Tuesday, 11 October 2022: 11:00
Room 219 (The Hilton Atlanta)
As the demand for electric vehicles continues to grow, secondary batteries with larger storage capacities, faster charging times, and lower manufacturing costs are desired. Current U.S. Advanced Battery Consortium cell-level targets for low-cost and fast charge lithium-ion batteries (LiBs) for electric vehicles include energy densities of >275 Wh/kg, cost less than $100/Wh, and charge to more than 80% capacity within 15 minutes.1 One way to increase capacity is to increase the thicknesses of the electrodes so that there is more active lithium-ion storage material in the cell; however, increasing electrode thickness is usually limited to less than approximately 150 µm due to problems with through-plane Li-ion diffusion. Too-thick electrodes exhibit poor rate performance and with Li plating problems that accelerate cell degradation at charging rates > 1C. Recently, we have demonstrated that laser-ablated micro-structures, such as pores or channels, in thick battery electrodes improves the performance of LiBs.2 Using advanced predictive modelling, we have explored the limitations of planar electrodes for fast charge performance and the importance of microscale features for improving ion-transport.3,4 The cell’s energy density and capacity retention is significantly improved by engineering the appropriate micro-structure geometry. Here, we will present some of the technical challenges of accomplishing the ultrafast laser ablation and provide examples of advanced characterization of the patterned electrodes to understand their effects on electrode performance.
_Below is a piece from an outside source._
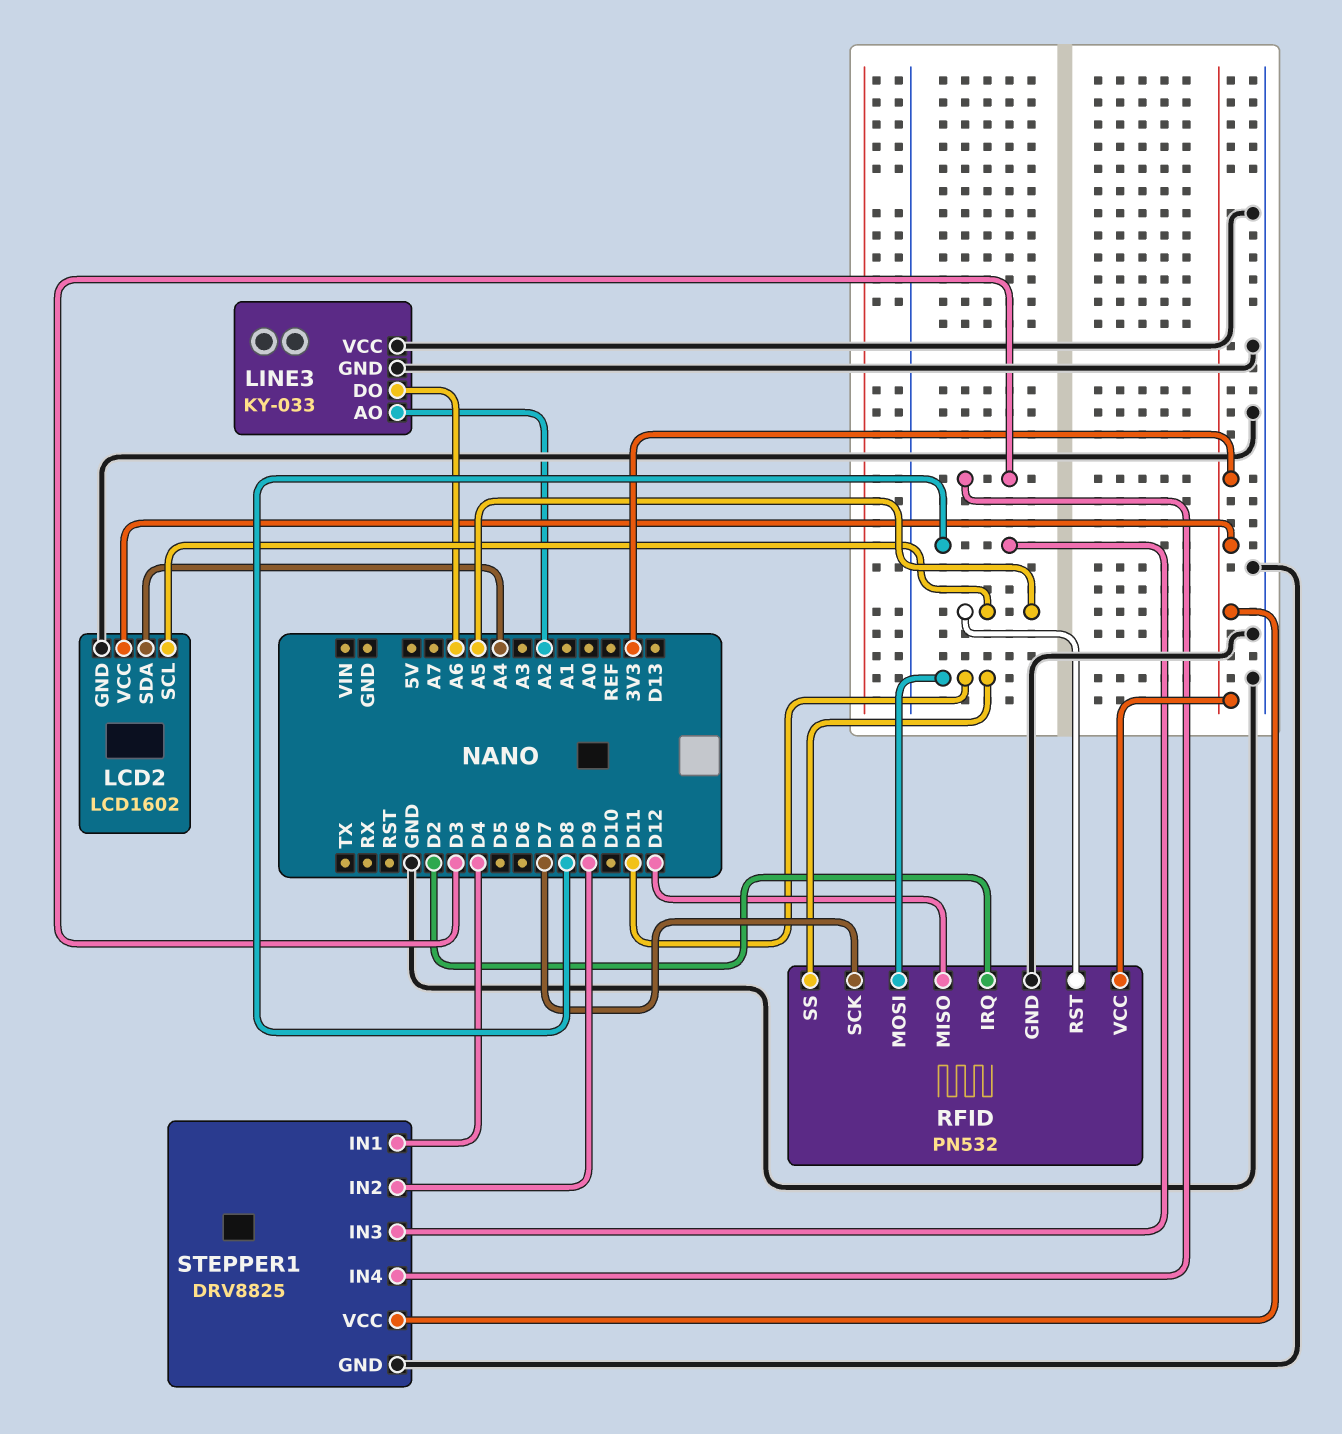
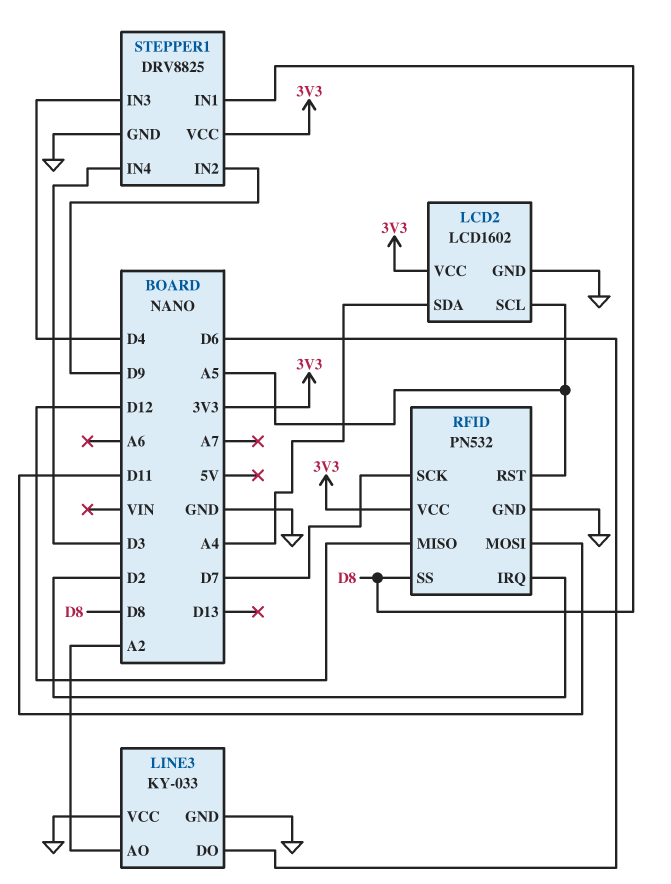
LINE3 pin DO: A6 -> D6
RFID pin SS: D11 -> D8
STEPPER1 pin IN1: D4 -> D8
STEPPER1 pin IN3: D8 -> D4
We will also describe methods to scale-up the laser processing to enable high-throughput roll-to-roll fabrication of micro-structured thick battery electrodes which requires fast and accurate steering of the emitted laser light. Our results provide an overview for translating the technology from the lab scale to industry-relevant manufacturing.
References:
1. https://uscar.org/download/246/energy-storage-system-goals/12840/low-cost-fast-charge-ev-goals.pdf
2. N. Dunlap, D. B. Sulas-Kern, P. J. Weddle, F. Usseglio-Viretta, P. Walker, P.l Todd, D. Boone, A. M. Colclasure, K. Smith, B. J. Tremolet de Villers, and Donal P. Finegan, J. Power Sources, (2022)
3. F. L. E. Usseglio-Viretta, W. Mai, A. M. Colclasure, M. Doeff, E. Yi, and K. Smith, Electrochim. Acta, 342 136034 (2020).
4. W. Mai, F. L. E. Usseglio-Viretta, A. M. Colclasure, and K. Smith, Electrochim. Acta, 341 136013 (2020).